やること:
1. 発表会の報告文では、マックアースが2014年に運営していたスキー場は何ヵ所ですか。
2. 発表会の報告文を、いちばん最後の文のあとから書き継いでください。

読む文章:
################
2014年9月11日
レジャー白書2014発表会を8月4日(月)15時から東京・渋谷の生産性ビル9階で開き、50名余りの方にご参加いただきました。本発表会はSPRINGフォーラムとして開いたもので、参加者間や参加者・講師間で活発な意見交換や質疑応答がおこなわれました。
まず余暇創研より、レジャー白書2014のポイントについて報告しました(レジャー白書についてはこちらをご参照)。
次に、一ノ本達己氏(株式会社マックアース代表取締役CEO)、手塚 寛氏(株式会社朝日コーポレーション代表取締役社長)が、スキーやゴルフ業界の活性化について話しました。お話しのポイントは次のとおりです。
株式会社マックアースが進めるスノーリゾート開発と市場創造
株式会社マックアース 代表取締役 CEO
一ノ本 達己氏
「53年前、兵庫県のハチ北高原にまだリフトの無いころ、父が食堂を始めたのが会社の始まりです。当時、山スキーのお客様向けにロッジを建ててそこからスタートしました。今はホテルになっています。1995年、28歳のときに代表取締役になり、2008年からスキー場運営に参入しました。現在は全国で29ヵ所のスキー場の運営をしています」
「もともとは山間地で、地域の男性は冬の間、出稼ぎに行っていました。スキー場ができたおかげで、リフト係員として勤めたり民宿をやったりして、1年通して同じ地域で住めるようになった。そういう経緯で自然発生的に生まれたスキー場は多いと思います。もし、スキー場の将来を悲観して閉めてしまうと、冬の職場がなくなり、そこに家族と一緒に住めなくなる。スキー場を継続することは、中山間地域の生活を守ることになると考えています」
「スキー場は20年くらいまったく投資されておらず、少しずつ古くなっていました。新しいリフトはできない。建物も年々老朽化する。ここで勝負するためには、しっかり投資しなければいけない、新しい施設ができていかないといけない。そのために何をするかです」
「運営しているスキー場は、北は北海道から南は徳島まで。標高の高いところ、街から近いところ、街から遠いけれども標高があって雪不足の心配のないところなど、様々なポートフォリオを描いて万遍なく展開しています」
「鷲ヶ岳のスキー場をお受けしたときに、スキー場とセットで鷲ヶ岳高原ゴルフ倶楽部の理事長にも就任しました。ゴルフ場の運営にも参画しています。スキー場は冬が忙しいのですが、夏も整備や草刈りなどの仕事がある。しかしそれだけでは現金収入がありません。ゴルフ場のほか、キャンプ場の再生事業も始めています」
「2008年に始めたときはスキー場3ヵ所の運営、入込客数14万人でしたが、2014年には29ヵ所、264万人となりました。既存スキー場だけでも入込客数や売上が伸びています」
(スキー場の再生事例として岐阜、兵庫、北海道、長野などの事例から)
################
記録一覧:
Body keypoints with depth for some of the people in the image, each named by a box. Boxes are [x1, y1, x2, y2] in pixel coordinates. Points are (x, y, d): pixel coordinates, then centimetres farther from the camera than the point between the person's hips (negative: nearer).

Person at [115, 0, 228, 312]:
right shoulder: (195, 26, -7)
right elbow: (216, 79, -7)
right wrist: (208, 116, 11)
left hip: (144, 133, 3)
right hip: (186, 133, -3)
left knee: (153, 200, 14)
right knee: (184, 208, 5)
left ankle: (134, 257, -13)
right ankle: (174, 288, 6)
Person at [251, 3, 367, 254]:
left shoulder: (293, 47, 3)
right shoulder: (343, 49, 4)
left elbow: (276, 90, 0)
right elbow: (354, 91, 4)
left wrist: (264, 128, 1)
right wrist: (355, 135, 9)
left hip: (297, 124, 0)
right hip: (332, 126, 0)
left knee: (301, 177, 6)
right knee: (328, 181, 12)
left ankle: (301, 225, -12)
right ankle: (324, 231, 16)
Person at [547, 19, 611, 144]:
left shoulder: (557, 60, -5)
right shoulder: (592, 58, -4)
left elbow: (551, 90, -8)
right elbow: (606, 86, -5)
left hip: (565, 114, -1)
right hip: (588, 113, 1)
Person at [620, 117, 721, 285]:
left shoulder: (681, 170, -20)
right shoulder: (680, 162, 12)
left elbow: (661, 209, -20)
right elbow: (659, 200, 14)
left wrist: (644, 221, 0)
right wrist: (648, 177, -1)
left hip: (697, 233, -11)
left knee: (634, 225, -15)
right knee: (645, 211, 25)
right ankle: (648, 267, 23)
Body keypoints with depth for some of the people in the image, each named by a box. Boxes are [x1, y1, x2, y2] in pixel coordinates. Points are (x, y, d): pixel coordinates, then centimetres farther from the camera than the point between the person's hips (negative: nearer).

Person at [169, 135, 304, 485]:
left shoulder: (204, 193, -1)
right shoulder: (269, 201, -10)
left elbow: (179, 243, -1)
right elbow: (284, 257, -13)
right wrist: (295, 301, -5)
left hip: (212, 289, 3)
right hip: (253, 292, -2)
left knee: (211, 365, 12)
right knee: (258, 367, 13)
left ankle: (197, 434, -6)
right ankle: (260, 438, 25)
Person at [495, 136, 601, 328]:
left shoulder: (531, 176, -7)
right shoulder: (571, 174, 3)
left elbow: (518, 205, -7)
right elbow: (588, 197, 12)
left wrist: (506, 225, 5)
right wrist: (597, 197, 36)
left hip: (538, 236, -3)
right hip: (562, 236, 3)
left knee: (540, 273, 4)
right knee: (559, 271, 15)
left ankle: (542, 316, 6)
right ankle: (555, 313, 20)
################
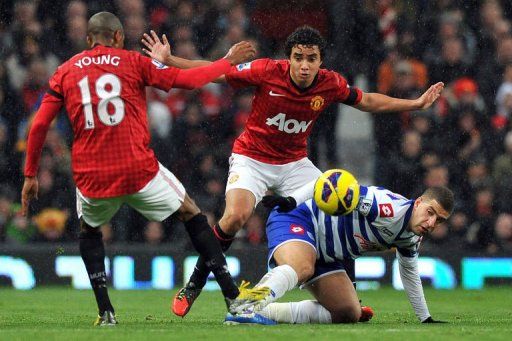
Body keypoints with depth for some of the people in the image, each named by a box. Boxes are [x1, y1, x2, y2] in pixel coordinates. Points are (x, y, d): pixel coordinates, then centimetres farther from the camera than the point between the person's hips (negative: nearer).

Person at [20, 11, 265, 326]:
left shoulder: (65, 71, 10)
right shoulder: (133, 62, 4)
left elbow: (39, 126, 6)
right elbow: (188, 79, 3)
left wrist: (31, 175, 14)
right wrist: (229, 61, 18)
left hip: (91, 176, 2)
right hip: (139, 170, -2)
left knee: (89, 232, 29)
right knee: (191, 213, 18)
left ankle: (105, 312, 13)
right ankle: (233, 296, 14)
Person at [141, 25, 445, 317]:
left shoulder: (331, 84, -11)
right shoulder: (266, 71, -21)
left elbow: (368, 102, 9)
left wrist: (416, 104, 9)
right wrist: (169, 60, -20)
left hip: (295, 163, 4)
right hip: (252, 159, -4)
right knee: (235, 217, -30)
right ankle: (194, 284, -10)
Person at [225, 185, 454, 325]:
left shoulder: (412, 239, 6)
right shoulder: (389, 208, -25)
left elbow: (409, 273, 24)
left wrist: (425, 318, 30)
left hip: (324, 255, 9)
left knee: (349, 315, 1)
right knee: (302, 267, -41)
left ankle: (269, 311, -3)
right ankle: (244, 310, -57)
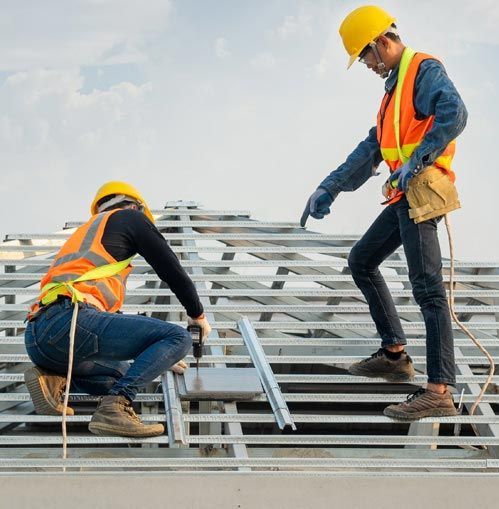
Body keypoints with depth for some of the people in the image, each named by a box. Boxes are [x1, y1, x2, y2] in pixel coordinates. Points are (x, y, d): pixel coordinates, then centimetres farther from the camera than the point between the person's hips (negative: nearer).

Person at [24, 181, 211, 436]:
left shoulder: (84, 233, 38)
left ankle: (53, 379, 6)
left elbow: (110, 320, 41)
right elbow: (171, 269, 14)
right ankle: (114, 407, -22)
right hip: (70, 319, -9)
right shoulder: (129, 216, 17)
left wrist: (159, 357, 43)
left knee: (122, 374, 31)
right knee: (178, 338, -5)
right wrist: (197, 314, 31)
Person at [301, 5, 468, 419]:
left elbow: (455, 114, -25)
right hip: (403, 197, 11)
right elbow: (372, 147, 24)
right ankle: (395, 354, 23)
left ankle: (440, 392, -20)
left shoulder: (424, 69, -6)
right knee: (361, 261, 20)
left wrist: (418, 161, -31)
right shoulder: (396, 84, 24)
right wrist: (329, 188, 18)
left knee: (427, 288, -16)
################
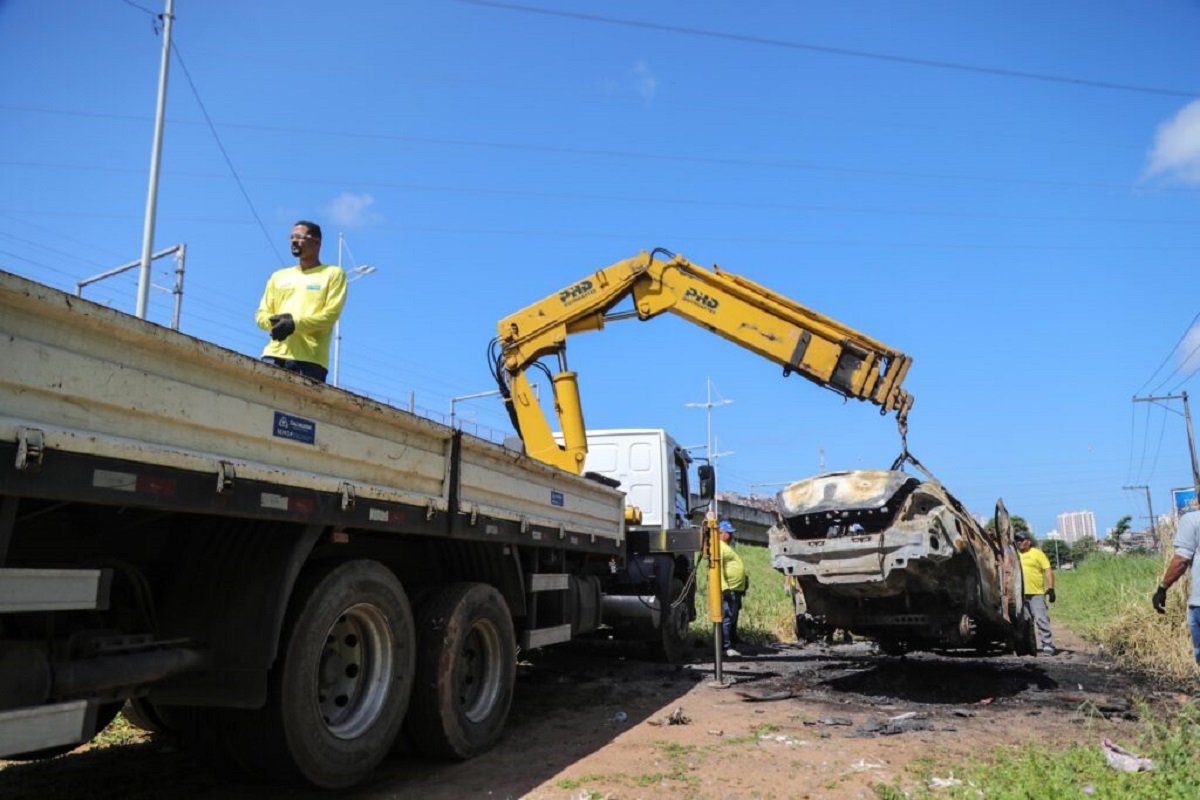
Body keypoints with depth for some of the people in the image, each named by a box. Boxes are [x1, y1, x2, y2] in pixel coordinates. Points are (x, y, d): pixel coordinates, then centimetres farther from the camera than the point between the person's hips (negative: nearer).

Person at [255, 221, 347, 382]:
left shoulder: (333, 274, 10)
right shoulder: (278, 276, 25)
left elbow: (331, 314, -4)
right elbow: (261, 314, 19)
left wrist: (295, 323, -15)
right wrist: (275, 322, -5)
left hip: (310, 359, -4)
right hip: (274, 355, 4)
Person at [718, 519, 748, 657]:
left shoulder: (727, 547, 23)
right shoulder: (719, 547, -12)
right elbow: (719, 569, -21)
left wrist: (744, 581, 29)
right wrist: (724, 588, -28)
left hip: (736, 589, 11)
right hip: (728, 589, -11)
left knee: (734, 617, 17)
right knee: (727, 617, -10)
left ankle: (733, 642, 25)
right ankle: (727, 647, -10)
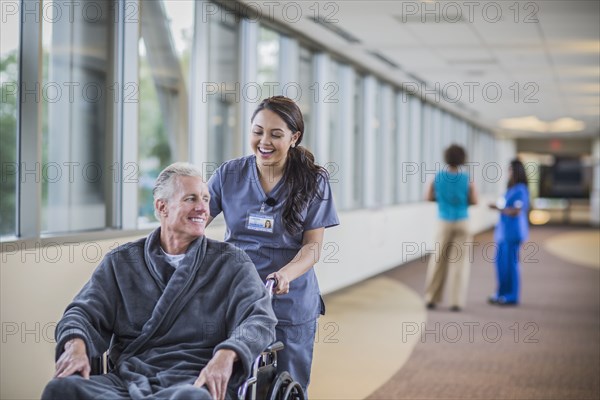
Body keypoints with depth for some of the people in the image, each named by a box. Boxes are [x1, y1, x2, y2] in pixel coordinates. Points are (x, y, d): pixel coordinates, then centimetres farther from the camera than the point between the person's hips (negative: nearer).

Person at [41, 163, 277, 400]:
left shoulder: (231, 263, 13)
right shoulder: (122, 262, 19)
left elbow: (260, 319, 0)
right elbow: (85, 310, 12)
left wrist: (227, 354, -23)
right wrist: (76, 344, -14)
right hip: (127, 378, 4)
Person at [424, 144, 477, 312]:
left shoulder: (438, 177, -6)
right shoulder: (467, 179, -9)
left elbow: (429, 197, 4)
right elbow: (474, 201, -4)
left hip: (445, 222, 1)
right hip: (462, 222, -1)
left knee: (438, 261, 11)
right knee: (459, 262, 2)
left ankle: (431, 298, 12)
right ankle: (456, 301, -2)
################
回答:
1. 29ヵ所です。

2.
ゴルフ活性化委員会が進める市場創造
一般社団法人 日本ゴルフ場経営者協会 筆頭副理事長
ゴルフ市場活性化委員会 副委員長
株式会社朝日コーポレーション 代表取締役
手塚 寛氏
「ゴルフは1990年代のはじめには1,400万人いた参加人口が、2012年には790万人に減少しています。ただし、年間平均費用は17万6千円もあり、ある程度の人口がありながらこれだけの金額を費やしているスポーツはあまりないと言えます」
「1人当たりの年間プレー回数は、1993年の7.25回から2012年には10.98回に増えています。ゴルフ人口は減っているにもかかわらず、総来場者数はそれほど減っていません。この間、プレー料金はかなり安くなっています。北関東ですと今は食実付きで5,000円程度でプレーできます。団塊の世代の方々が現役をリタイアしてゴルフ三昧の生活ができているのかもしれません」
「市場が縮小するなかで、ゴルフ関連17団体で構成する「日本ゴルフサミット会議」は、一致協力して市場の拡大にも取り組もうとしています。」
「『ゴルフはこうでなくてはだめ』という固定概念をもっていては、これからはだめだと思います」
「以前は社会人になるとゴルフと麻雀ができなければ営業はできないと言われました。仕事のためにゴルフと麻雀はつきものでした。今は、どうやって始めてもらうかが問題です」
「ゴルフというと、接待の手段というイメージがありましたが、これからは個人需要の時代ではないかと思っています。会員権も値段が高かったので法人でなければ買えなかったという事情がありますが、今は会員権の値段は非常に手頃になっています」
「中学校では武道とダンスが必修化されています。学校教育に取り上げられるのは大きいと考えています」
「ゴルフのいいイメージとして、健康的で生涯スポーツとして最適であり、コミュニケーションの手段になり、何歳からでも始められ、人生を学べる、などがあります。ゴルフの悪いイメージを払拭して、いいイメージを普及していき、単なるレジャーやスポーツでなく、『なくては困るもの』と認識されるようになれば、まだまだゴルフは広められるのではないかと思います」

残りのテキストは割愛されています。